Can one listen to M.K. Wegman, the chair of the Inter-Arts Panel, defending the group's choices before the council without yawning a weary yawn? "This work is often about something," Wegman said. "These artists are incorporating the complexities of science and technology into art or taking as subject matter the hopes of the disenfranchised, the anger of the oppressed, the corruption of the environment, or the breakdown of political systems.…The subject matter of these contemporary artists is contemporary life in all of its complexity and diversity."
Diversity? Right. The community of performance artists represented by the Inter-Arts Panel is no less insular than a Connecticut country club, and no less homogeneous in its views. Most of the votes on grant proposals were unanimous or nearly so.
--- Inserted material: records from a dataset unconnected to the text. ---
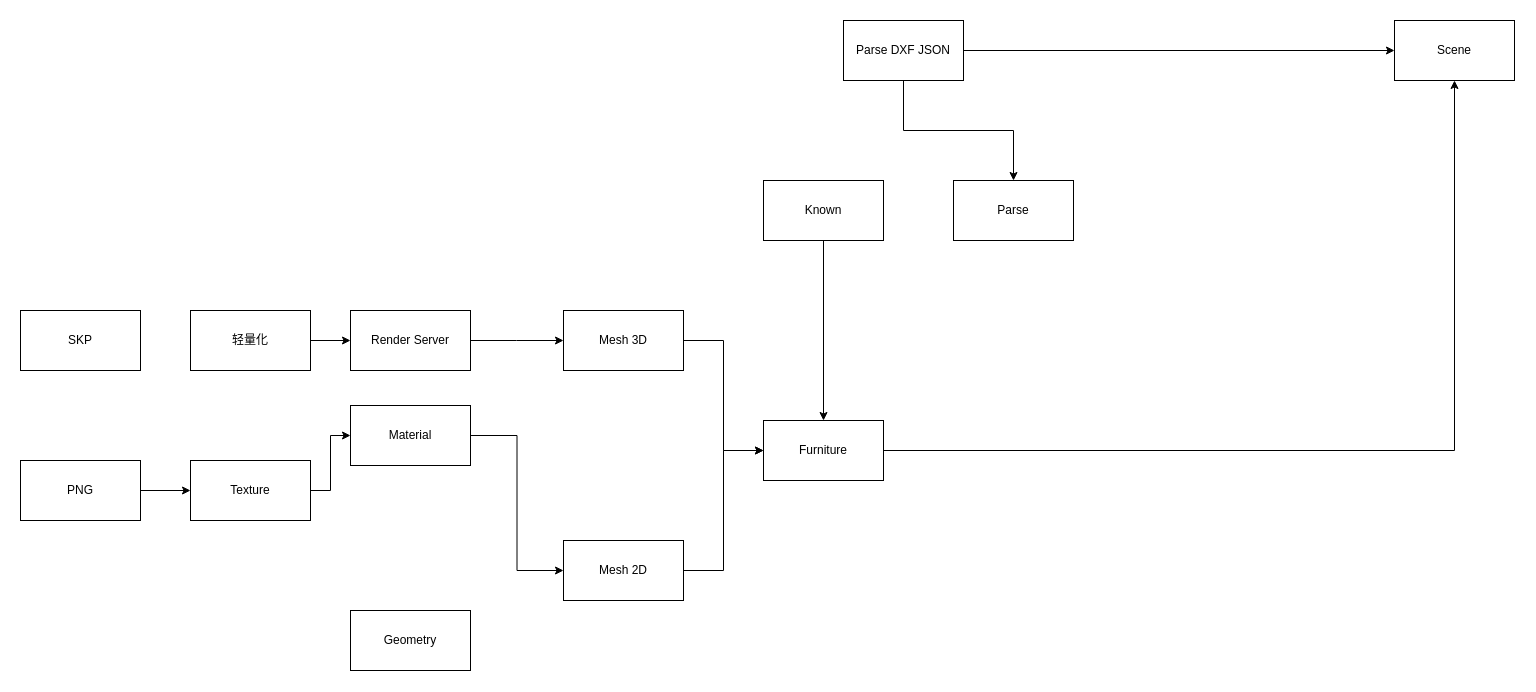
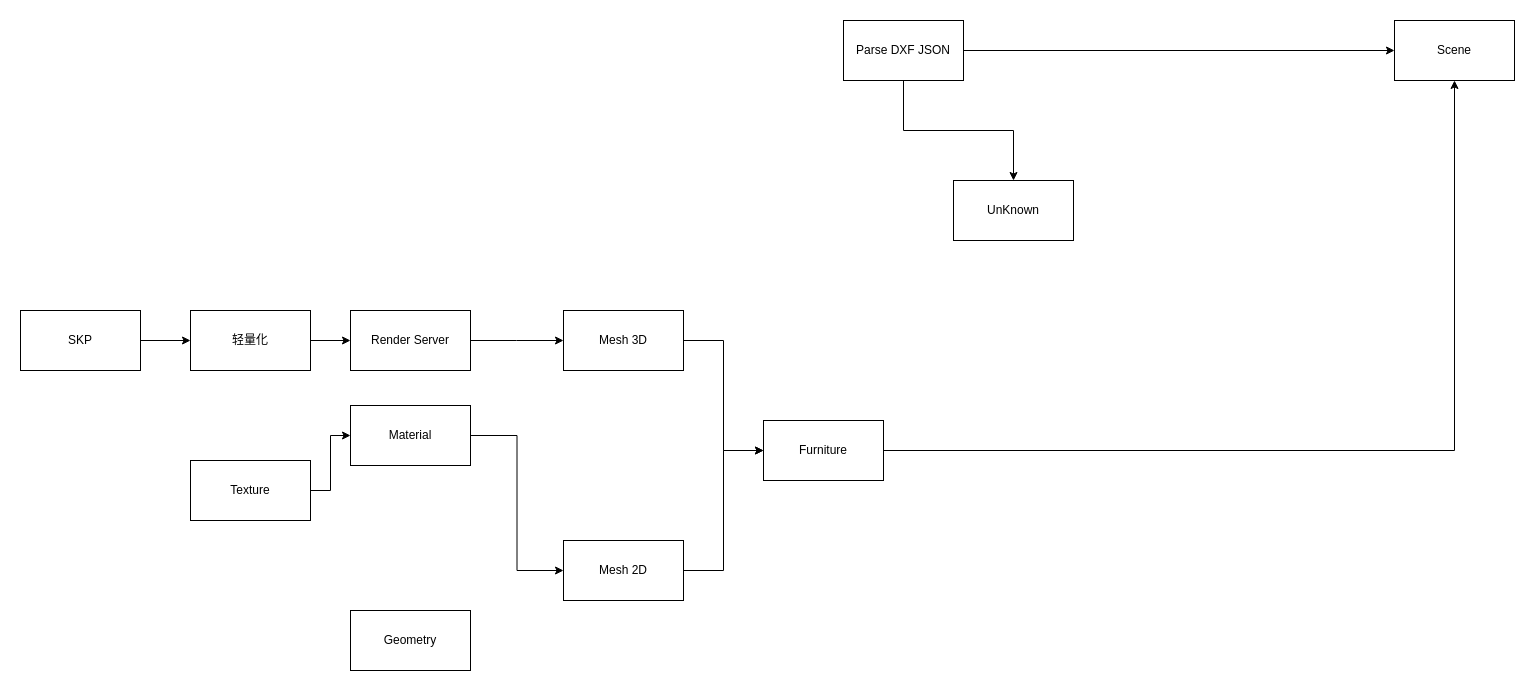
  <mxCell id="0" />
  <mxCell id="1" parent="0" />
  <mxCell id="2" value="" style="edgeStyle=orthogonalEdgeStyle;rounded=0;orthogonalLoop=1;jettySize=auto;html=1;" parent="1" source="4" target="5" edge="1"><mxGeometry relative="1" as="geometry" /></mxCell>
  <mxCell id="3" style="edgeStyle=orthogonalEdgeStyle;rounded=0;orthogonalLoop=1;jettySize=auto;html=1;entryX=0.5;entryY=0;entryDx=0;entryDy=0;" parent="1" source="4" target="8" edge="1"><mxGeometry relative="1" as="geometry" /></mxCell>
  <mxCell id="4" value="Parse DXF JSON" style="rounded=0;whiteSpace=wrap;html=1;" parent="1" vertex="1"><mxGeometry x="843" y="20" width="120" height="60" as="geometry" /></mxCell>
  <mxCell id="5" value="Scene" style="rounded=0;whiteSpace=wrap;html=1;" parent="1" vertex="1"><mxGeometry x="1394" y="20" width="120" height="60" as="geometry" /></mxCell>
- <mxCell id="6" value="" style="edgeStyle=orthogonalEdgeStyle;rounded=0;orthogonalLoop=1;jettySize=auto;html=1;" parent="1" source="7" target="10" edge="1"><mxGeometry relative="1" as="geometry" /></mxCell>
- <mxCell id="7" value="Known" style="rounded=0;whiteSpace=wrap;html=1;" parent="1" vertex="1"><mxGeometry x="763" y="180" width="120" height="60" as="geometry" /></mxCell>
- <mxCell id="8" value="Parse" style="rounded=0;whiteSpace=wrap;html=1;" parent="1" vertex="1"><mxGeometry x="953" y="180" width="120" height="60" as="geometry" /></mxCell>
+ <mxCell id="8" value="UnKnown" style="rounded=0;whiteSpace=wrap;html=1;" parent="1" vertex="1"><mxGeometry x="953" y="180" width="120" height="60" as="geometry" /></mxCell>
  <mxCell id="9" style="edgeStyle=orthogonalEdgeStyle;rounded=0;orthogonalLoop=1;jettySize=auto;html=1;entryX=0.5;entryY=1;entryDx=0;entryDy=0;" parent="1" source="10" target="5" edge="1"><mxGeometry relative="1" as="geometry" /></mxCell>
  <mxCell id="10" value="Furniture" style="rounded=0;whiteSpace=wrap;html=1;" parent="1" vertex="1"><mxGeometry x="763" y="420" width="120" height="60" as="geometry" /></mxCell>
  <mxCell id="11" style="edgeStyle=orthogonalEdgeStyle;rounded=0;orthogonalLoop=1;jettySize=auto;html=1;entryX=0;entryY=0.5;entryDx=0;entryDy=0;" parent="1" source="12" target="10" edge="1"><mxGeometry relative="1" as="geometry" /></mxCell>
  <mxCell id="12" value="Mesh 2D" style="rounded=0;whiteSpace=wrap;html=1;" parent="1" vertex="1"><mxGeometry x="563" y="540" width="120" height="60" as="geometry" /></mxCell>
  <mxCell id="13" value="Geometry" style="rounded=0;whiteSpace=wrap;html=1;" parent="1" vertex="1"><mxGeometry x="350" y="610" width="120" height="60" as="geometry" /></mxCell>
  <mxCell id="14" style="edgeStyle=orthogonalEdgeStyle;rounded=0;orthogonalLoop=1;jettySize=auto;html=1;entryX=0;entryY=0.5;entryDx=0;entryDy=0;" parent="1" source="15" target="12" edge="1"><mxGeometry relative="1" as="geometry" /></mxCell>
  <mxCell id="15" value="Material" style="rounded=0;whiteSpace=wrap;html=1;" parent="1" vertex="1"><mxGeometry x="350" y="405" width="120" height="60" as="geometry" /></mxCell>
  <mxCell id="16" style="edgeStyle=orthogonalEdgeStyle;rounded=0;orthogonalLoop=1;jettySize=auto;html=1;entryX=0;entryY=0.5;entryDx=0;entryDy=0;" parent="1" source="17" target="15" edge="1"><mxGeometry relative="1" as="geometry" /></mxCell>
  <mxCell id="17" value="Texture" style="rounded=0;whiteSpace=wrap;html=1;" parent="1" vertex="1"><mxGeometry x="190" y="460" width="120" height="60" as="geometry" /></mxCell>
- <mxCell id="18" style="edgeStyle=orthogonalEdgeStyle;rounded=0;orthogonalLoop=1;jettySize=auto;html=1;entryX=0;entryY=0.5;entryDx=0;entryDy=0;" parent="1" source="19" target="17" edge="1"><mxGeometry relative="1" as="geometry" /></mxCell>
- <mxCell id="19" value="PNG" style="rounded=0;whiteSpace=wrap;html=1;" parent="1" vertex="1"><mxGeometry x="20" y="460" width="120" height="60" as="geometry" /></mxCell>
  <mxCell id="20" style="edgeStyle=orthogonalEdgeStyle;rounded=0;orthogonalLoop=1;jettySize=auto;html=1;entryX=0;entryY=0.5;entryDx=0;entryDy=0;" parent="1" source="21" target="10" edge="1"><mxGeometry relative="1" as="geometry" /></mxCell>
  <mxCell id="21" value="Mesh 3D" style="rounded=0;whiteSpace=wrap;html=1;" parent="1" vertex="1"><mxGeometry x="563" y="310" width="120" height="60" as="geometry" /></mxCell>
  <mxCell id="22" style="edgeStyle=orthogonalEdgeStyle;rounded=0;orthogonalLoop=1;jettySize=auto;html=1;entryX=0;entryY=0.5;entryDx=0;entryDy=0;" parent="1" source="23" target="21" edge="1"><mxGeometry relative="1" as="geometry"><Array as="points"><mxPoint x="516" y="340" /><mxPoint x="516" y="340" /></Array></mxGeometry></mxCell>
  <mxCell id="23" value="Render Server" style="rounded=0;whiteSpace=wrap;html=1;" parent="1" vertex="1"><mxGeometry x="350" y="310" width="120" height="60" as="geometry" /></mxCell>
+ <mxCell id="24" value="" style="edgeStyle=orthogonalEdgeStyle;rounded=0;orthogonalLoop=1;jettySize=auto;html=1;" parent="1" source="25" target="27" edge="1"><mxGeometry relative="1" as="geometry" /></mxCell>
  <mxCell id="25" value="SKP" style="rounded=0;whiteSpace=wrap;html=1;" parent="1" vertex="1"><mxGeometry x="20" y="310" width="120" height="60" as="geometry" /></mxCell>
  <mxCell id="26" style="edgeStyle=orthogonalEdgeStyle;rounded=0;orthogonalLoop=1;jettySize=auto;html=1;entryX=0;entryY=0.5;entryDx=0;entryDy=0;" parent="1" source="27" target="23" edge="1"><mxGeometry relative="1" as="geometry" /></mxCell>
  <mxCell id="27" value="轻量化" style="rounded=0;whiteSpace=wrap;html=1;" parent="1" vertex="1"><mxGeometry x="190" y="310" width="120" height="60" as="geometry" /></mxCell>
And as the council discussed grants, in front of the Old Post Office, OUT!/DC, a gay group, held a homoerotic performance-art festival. The group had disrupted the NEA meeting in the traditional fashion, chanting "We're here! We're queer! Get used to it!" Thrown out of the hearing, the group set up shop on the dais of a statue of Benjamin Franklin. Over the statue's pedestal, the group taped crudely rendered drawings of lesbian lovemaking.
The performances disappointed; they lacked even the base shock-appeal that is performance art's main currency. The randiest the event got was a ritual denunciation of Jesse Helms, accompanied by a chorus of gay couples kissing and fondling. It was not particularly shocking to anyone who has lived in San Francisco. (They're here. They're queer. We're used to it.) And without the shock, the show evaporated: There was nothing there. The material was as dull as anything the NEA did approve.
Franklin seemed unperturbed, even though a condom had been looped over his outstretched hand. Had he been able to speak, I doubt he would have expressed outrage. He would just have told them all to get a job.
Eric Felten covers Congress for Insight magazine.